Cleveland, which is the second largest city in Ohio, has suffered from some significant financial troubles. They currently have a very high unemployment rate of 9% and an extremely high foreclosure rate with over 300 more foreclosures occurring in Cleveland than Columbus (with only half of the population).  Cleveland has an average credit score of 759 based on the Vantage mode.
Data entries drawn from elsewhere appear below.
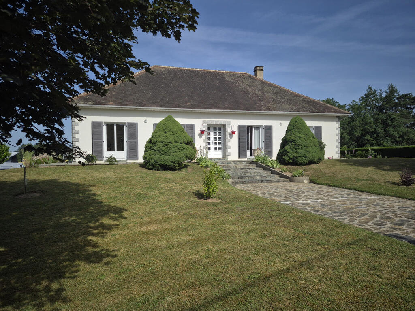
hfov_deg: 73.9
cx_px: 208
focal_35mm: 23
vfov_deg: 58.9
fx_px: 276
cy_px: 156
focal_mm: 5.4
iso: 25
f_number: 1.8
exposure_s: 1/1856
This is higher than a lot of other cities in Ohio despite the economic troubles they are facing.  Youngstown, Ohio is the smallest city on the list, but they do not have good numbers either with a much higher foreclosure rate than the national average and an average credit score of 751 which is only one point higher than the national average.  The final city on the list is Toledo, Ohio which is the fourth largest city in Ohio.  Toledo also has a high foreclosure rate and not very good credit scores with an average score of 751.  Toledo also has a high unemployment rate and a high average debt amount.   Ohio is below average overall in most financial and credit categories, but along with many states is starting to show some improvement.